Mika, I have managed to put a vacuum cleaner on fire with a 250W 1x30" when I was still using one while grinding a blade. From then on I used the vacuum cleaner only when grinding handles (wood). Wearing a respirator meant that I noticed the foul smell later. That is something to keep in mind too.


----------



## milkbaby (Apr 9, 2019)

Always good to have a fire extinguisher... It's a bit crazy the number of knifemakers who have burnt their shops down.


----------



## Matus (Apr 10, 2019)

milkbaby said:


> Always good to have a fire extinguisher... It's a bit crazy the number of knifemakers who have burnt their shops down.

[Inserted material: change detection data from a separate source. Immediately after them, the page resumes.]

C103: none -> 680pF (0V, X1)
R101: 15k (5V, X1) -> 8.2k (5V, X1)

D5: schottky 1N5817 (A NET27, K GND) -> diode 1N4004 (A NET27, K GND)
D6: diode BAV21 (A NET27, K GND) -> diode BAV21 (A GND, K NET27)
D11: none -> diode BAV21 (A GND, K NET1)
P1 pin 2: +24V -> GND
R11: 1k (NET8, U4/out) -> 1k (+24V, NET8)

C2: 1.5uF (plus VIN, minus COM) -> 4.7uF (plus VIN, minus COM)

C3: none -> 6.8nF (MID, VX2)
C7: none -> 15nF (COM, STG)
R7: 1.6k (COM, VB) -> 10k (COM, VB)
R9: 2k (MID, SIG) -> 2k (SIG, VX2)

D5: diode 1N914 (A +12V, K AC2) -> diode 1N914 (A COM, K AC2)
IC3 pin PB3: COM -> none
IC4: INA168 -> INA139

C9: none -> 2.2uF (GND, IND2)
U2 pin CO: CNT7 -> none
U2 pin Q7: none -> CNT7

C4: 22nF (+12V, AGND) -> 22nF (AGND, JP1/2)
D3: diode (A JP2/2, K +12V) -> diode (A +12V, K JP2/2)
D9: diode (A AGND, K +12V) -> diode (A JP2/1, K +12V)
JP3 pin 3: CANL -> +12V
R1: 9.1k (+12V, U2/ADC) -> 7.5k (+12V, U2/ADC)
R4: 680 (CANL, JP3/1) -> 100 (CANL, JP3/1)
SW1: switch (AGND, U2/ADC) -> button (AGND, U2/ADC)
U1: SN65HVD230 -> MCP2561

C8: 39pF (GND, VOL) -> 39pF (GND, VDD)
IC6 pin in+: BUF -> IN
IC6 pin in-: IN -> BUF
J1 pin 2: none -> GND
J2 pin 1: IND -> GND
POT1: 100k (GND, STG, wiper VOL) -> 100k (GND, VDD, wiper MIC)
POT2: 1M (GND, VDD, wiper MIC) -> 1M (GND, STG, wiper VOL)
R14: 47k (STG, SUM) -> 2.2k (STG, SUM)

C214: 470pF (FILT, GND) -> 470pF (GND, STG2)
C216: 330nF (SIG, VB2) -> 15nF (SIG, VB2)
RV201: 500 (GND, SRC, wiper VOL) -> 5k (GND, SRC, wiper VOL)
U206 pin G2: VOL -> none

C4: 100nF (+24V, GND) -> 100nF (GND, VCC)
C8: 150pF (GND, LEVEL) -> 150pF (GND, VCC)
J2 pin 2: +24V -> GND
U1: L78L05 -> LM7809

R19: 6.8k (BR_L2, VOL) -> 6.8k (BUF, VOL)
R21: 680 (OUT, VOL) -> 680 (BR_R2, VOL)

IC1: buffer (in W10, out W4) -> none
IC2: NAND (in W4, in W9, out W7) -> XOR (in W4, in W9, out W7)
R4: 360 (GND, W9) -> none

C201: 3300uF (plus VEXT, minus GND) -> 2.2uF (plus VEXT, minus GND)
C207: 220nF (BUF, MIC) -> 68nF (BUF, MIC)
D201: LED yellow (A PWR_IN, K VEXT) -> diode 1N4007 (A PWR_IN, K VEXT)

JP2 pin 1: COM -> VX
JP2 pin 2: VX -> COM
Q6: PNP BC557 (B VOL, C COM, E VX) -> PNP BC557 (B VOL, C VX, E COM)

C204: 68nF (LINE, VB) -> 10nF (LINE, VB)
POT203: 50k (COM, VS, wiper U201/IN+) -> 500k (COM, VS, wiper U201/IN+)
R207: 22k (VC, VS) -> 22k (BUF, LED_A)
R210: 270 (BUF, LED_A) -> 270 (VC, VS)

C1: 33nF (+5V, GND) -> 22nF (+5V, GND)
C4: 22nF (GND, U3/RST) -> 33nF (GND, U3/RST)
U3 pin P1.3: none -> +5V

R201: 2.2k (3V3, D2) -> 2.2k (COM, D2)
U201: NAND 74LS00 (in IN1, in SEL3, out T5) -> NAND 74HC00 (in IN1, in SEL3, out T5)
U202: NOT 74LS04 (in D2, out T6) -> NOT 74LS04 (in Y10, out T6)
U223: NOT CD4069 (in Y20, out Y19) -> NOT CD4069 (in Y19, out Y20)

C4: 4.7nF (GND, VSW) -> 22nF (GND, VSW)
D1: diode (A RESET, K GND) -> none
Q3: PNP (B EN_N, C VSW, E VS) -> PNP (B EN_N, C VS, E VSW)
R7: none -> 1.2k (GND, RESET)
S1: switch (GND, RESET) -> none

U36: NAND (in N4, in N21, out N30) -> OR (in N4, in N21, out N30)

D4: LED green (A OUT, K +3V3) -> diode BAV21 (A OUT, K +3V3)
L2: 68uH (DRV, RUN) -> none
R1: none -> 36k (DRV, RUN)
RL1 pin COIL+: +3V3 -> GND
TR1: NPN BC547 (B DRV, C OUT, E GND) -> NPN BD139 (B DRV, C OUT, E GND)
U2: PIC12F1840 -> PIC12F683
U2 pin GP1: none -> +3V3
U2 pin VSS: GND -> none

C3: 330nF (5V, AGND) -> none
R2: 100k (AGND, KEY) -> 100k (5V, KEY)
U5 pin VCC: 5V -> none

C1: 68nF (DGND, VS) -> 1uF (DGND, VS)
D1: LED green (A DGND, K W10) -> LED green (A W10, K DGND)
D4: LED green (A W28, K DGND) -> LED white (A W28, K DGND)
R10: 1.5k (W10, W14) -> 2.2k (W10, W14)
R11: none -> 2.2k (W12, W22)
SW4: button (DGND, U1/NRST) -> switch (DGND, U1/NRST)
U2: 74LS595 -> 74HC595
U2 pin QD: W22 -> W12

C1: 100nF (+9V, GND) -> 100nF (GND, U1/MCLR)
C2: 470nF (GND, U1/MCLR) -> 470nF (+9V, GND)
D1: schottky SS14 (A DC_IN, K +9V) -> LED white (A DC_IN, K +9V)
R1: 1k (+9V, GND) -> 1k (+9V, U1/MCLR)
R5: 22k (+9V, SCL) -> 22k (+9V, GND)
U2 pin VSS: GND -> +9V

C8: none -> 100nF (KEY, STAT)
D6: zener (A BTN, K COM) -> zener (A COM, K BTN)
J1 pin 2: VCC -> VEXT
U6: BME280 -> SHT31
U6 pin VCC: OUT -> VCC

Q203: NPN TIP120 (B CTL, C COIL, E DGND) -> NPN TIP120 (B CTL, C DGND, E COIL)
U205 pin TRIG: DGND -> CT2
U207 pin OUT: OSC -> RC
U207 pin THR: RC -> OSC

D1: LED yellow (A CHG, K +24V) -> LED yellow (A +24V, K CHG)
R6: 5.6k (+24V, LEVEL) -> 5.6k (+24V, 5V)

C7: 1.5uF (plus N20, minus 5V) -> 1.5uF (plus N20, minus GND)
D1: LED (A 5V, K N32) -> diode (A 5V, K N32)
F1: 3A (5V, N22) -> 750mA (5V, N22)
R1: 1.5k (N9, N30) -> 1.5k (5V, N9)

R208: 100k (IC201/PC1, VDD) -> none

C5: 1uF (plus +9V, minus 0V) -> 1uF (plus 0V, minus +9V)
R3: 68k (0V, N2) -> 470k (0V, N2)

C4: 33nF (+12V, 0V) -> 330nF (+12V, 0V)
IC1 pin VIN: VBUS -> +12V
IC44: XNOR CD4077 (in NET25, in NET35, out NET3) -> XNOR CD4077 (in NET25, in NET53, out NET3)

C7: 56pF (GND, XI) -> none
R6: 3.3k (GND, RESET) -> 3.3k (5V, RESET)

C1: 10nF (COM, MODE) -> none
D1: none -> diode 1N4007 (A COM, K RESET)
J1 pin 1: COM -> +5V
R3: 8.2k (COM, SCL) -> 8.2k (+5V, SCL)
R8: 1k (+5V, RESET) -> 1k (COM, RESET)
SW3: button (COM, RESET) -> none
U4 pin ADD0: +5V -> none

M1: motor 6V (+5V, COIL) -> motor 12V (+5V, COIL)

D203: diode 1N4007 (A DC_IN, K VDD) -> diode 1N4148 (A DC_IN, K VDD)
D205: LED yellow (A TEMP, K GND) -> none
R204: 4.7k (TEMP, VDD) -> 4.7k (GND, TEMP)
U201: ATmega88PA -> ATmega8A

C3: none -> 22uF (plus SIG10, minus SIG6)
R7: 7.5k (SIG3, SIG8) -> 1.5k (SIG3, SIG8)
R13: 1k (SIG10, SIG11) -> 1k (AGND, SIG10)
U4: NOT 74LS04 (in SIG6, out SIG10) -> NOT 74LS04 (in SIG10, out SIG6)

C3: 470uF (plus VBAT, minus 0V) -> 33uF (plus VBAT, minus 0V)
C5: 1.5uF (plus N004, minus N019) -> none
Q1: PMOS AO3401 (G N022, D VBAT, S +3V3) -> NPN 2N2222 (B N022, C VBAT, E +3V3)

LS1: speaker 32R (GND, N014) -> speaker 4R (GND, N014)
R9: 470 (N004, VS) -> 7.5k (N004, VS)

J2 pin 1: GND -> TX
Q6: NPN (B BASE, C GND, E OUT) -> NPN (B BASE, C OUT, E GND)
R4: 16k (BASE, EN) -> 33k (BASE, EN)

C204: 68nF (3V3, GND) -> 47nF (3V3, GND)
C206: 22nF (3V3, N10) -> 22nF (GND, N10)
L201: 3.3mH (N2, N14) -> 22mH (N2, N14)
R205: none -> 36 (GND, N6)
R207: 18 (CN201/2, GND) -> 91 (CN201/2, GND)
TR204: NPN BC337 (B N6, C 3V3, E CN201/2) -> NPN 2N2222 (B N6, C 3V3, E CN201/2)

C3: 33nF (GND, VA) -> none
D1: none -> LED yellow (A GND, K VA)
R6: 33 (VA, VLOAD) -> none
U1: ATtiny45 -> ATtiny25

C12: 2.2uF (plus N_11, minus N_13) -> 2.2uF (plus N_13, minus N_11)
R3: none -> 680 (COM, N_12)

I do have a 2kg one and consider getting a 6kg one - and also to arrange stuff in the neighboring unit (which is also ours) where the large extractor stands - so that if anything happens, than I can actually access it FAST. I just realized that putting some heat resistant material around the dustbin (which is just a plastic sack) could go a long way to contain eventual fire.


----------



## Tim Rowland (Apr 10, 2019)

In my shop I closed off my metal grinding area with thick plastic sheeting and have a 2hp dust collector and dust deputy hooked up to each machine. I don't run the dust collector while grinding steel, I just run that into a bucket with water and then hook the hose back up when shaping wood.
Below it the room studded out before putting up the plastic sheeting.
I will take an updated photo later with the steel sheet behind the grinder and plastic sheeting enclosing the room.
I have been eyeing the new metal dust collection system from Grizzly so I can have a "healthier" grinding experience .


----------



## merlijny2k (Apr 30, 2019)

So interesting to see all your setups. You don't smell the fire with a respirator indeed. I saw smoke from the machine when I changed belts. Switching wood to steel and not cleaned the piled up wooddust. Guess that's most often the culprit.


----------